Raphaël Pichon et l'ensemble Pygmalion interprètent Bach

concert enregistré à la Philharmonie de Paris (Salle des concerts - Cité de la musique) le 21 novembre 2017

    Au XVIIe siècle, avec la montée en puissance de la Réforme, le thème de la vanité envahit peu à peu les toiles des maîtres, d’abord en Flandre calviniste puis dans l’Europe tout entière. Mais la peinture n’en a pas l’apanage...

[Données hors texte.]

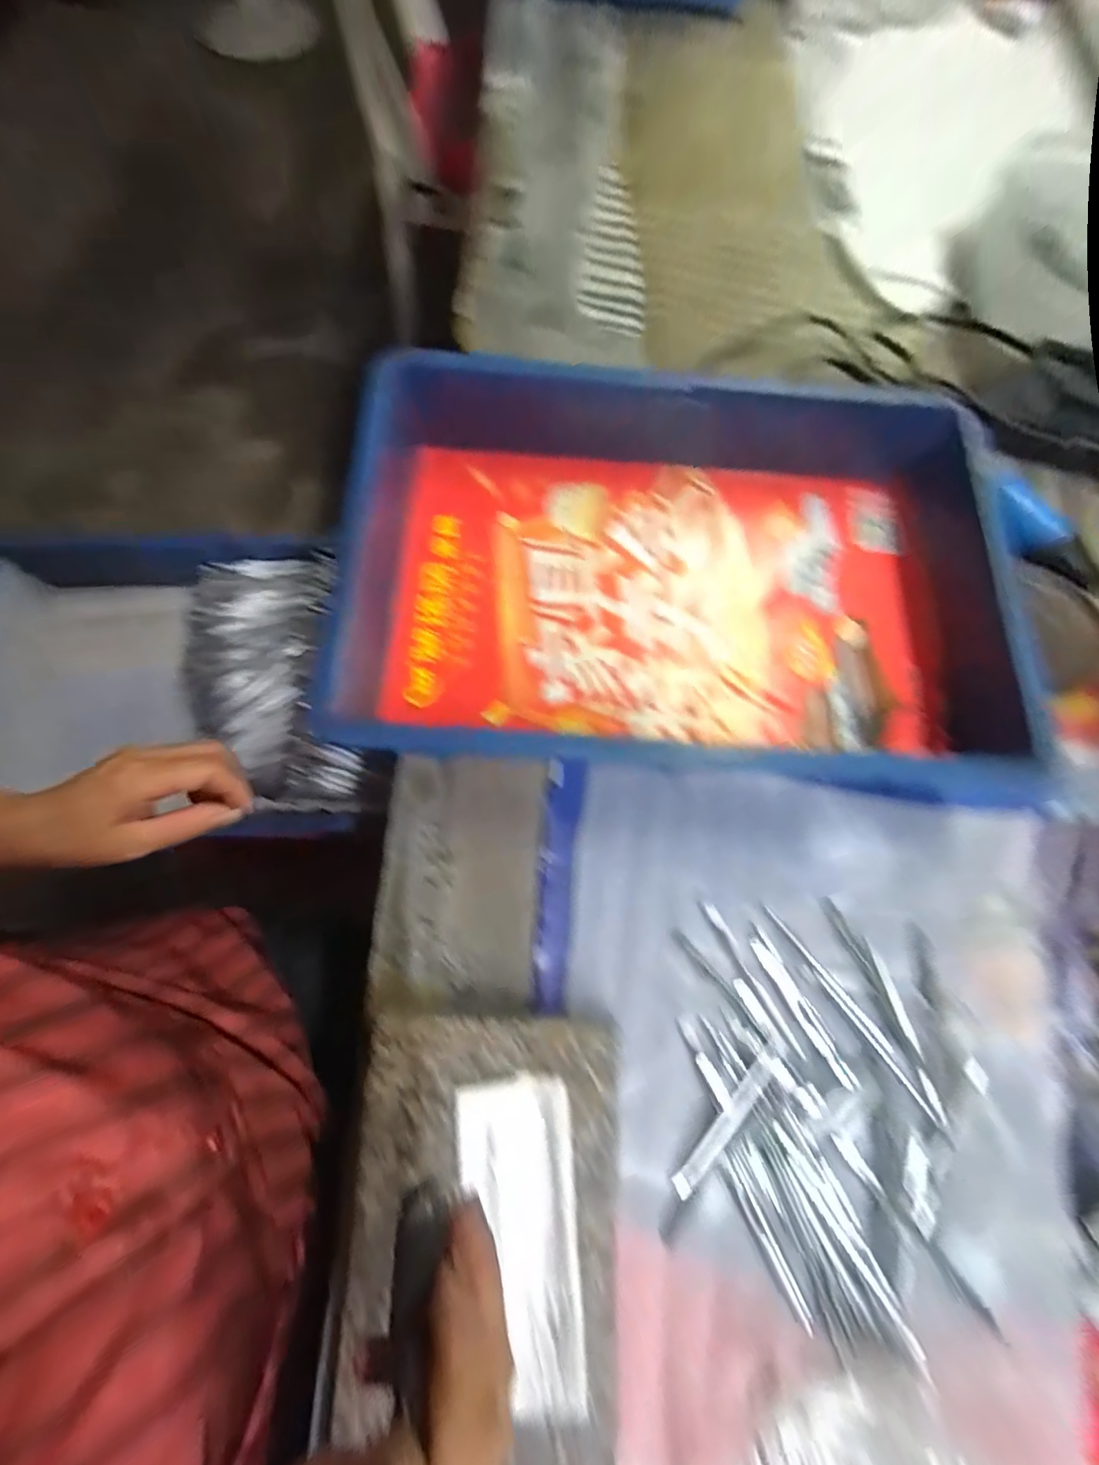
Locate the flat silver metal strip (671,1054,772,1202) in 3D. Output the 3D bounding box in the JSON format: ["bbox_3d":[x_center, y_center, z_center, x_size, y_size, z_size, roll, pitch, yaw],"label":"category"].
[{"bbox_3d":[0.100,0.224,0.313,0.011,0.007,0.086,41,75,10],"label":"flat silver metal strip"}]

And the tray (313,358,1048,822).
[{"bbox_3d":[0.105,-0.106,0.381,0.457,0.079,0.274,3,72,-1],"label":"tray"}]

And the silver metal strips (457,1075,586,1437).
[{"bbox_3d":[-0.014,0.250,0.270,0.056,0.009,0.134,-6,69,-2],"label":"silver metal strips"}]

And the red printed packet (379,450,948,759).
[{"bbox_3d":[0.083,-0.105,0.413,0.382,0.010,0.234,4,72,-1],"label":"red printed packet"}]

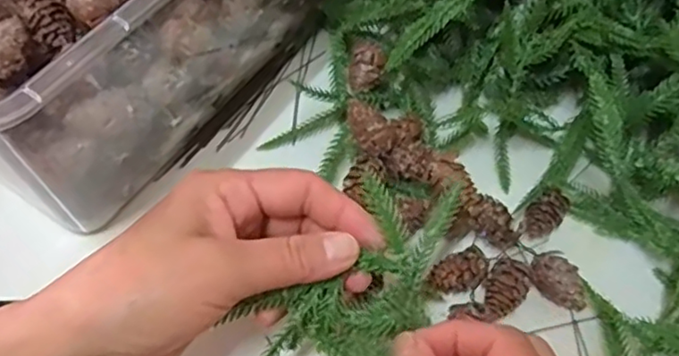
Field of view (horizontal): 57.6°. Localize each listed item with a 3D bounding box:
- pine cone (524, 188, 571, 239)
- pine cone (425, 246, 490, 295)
[{"bbox_3d":[0.122,0.021,0.362,0.019,0.015,0.034,41,64,18],"label":"pine cone"},{"bbox_3d":[0.065,0.051,0.335,0.031,0.013,0.019,-23,64,-17],"label":"pine cone"}]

    « Nous devons à travers bien des tribulations accéder au royaume de Dieu » - « Moi, misérable humain, qui me délivrera ? » - « Qui sait combien ma fin est proche ! » - « O mon Dieu bien-aimé, quand donc vais-je mourir ? » : les quatre cantates de ce second volet de l’épopée Bach concoctée par Raphaël Pichon et ses musiciens ne traitent que de la brièveté de notre passage dans cette vallée de larmes. On constate du reste que trois d’entre elles ont été composées au début de l’automne : le 3 octobre 1723 pour la BWV 48, le 24 septembre 1724 pour la BWV 8 et le 6 octobre 1726 pour la BWV 27. Une saison idéale pour la contemplation de notre finitude. Mais si la tonalité générale est sombre, Bach veille bien à ne jamais sombrer corps et bien dans la déploration : ça et là, un orgue concertant et fabuleux, un contrepoint entêtant de hautbois d’amour, des cordes enjouées ou un cor solaire éclairent l’ensemble comme une bougie dans un tableau de La Tour.